(Recorded data Opens)

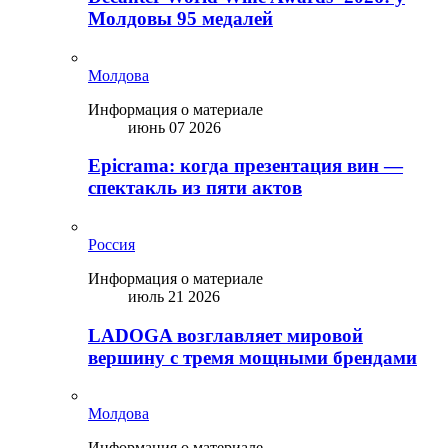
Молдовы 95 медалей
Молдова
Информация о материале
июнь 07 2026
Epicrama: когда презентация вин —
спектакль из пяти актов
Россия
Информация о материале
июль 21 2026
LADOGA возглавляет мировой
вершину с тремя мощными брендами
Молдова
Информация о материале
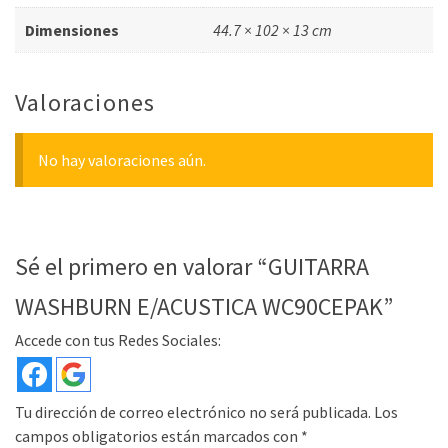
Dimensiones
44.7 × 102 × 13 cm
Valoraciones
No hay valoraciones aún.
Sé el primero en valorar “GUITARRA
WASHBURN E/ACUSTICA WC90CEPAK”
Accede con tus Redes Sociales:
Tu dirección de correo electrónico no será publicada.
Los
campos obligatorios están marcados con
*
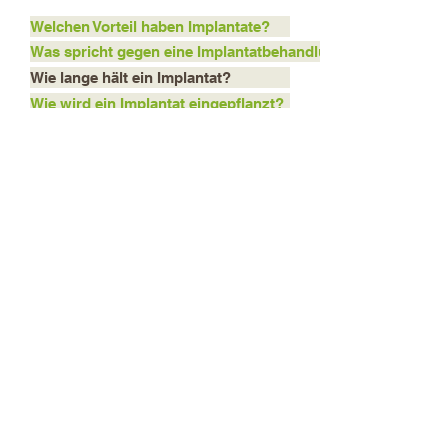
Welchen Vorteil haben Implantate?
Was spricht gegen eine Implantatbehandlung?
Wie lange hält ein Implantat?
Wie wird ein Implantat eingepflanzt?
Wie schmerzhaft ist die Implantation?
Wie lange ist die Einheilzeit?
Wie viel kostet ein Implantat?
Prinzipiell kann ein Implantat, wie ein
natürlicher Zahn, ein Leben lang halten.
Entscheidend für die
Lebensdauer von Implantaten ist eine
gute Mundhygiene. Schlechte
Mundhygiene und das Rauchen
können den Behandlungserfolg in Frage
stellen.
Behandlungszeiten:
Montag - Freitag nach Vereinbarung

(Recorded data Closes)

Required work: All records above must be output exactly as they stand, excluding pictures.

Written solution:
Молдовы 95 медалей
Молдова
Информация о материале
июнь 07 2026
Epicrama: когда презентация вин —
спектакль из пяти актов
Россия
Информация о материале
июль 21 2026
LADOGA возглавляет мировой
вершину с тремя мощными брендами
Молдова
Информация о материале
Dimensiones
44.7 × 102 × 13 cm
Valoraciones
No hay valoraciones aún.
Sé el primero en valorar “GUITARRA
WASHBURN E/ACUSTICA WC90CEPAK”
Accede con tus Redes Sociales:
Tu dirección de correo electrónico no será publicada.
Los
campos obligatorios están marcados con
*
Welchen Vorteil haben Implantate?
Was spricht gegen eine Implantatbehandlung?
Wie lange hält ein Implantat?
Wie wird ein Implantat eingepflanzt?
Wie schmerzhaft ist die Implantation?
Wie lange ist die Einheilzeit?
Wie viel kostet ein Implantat?
Prinzipiell kann ein Implantat, wie ein
natürlicher Zahn, ein Leben lang halten.
Entscheidend für die
Lebensdauer von Implantaten ist eine
gute Mundhygiene. Schlechte
Mundhygiene und das Rauchen
können den Behandlungserfolg in Frage
stellen.
Behandlungszeiten:
Montag - Freitag nach Vereinbarung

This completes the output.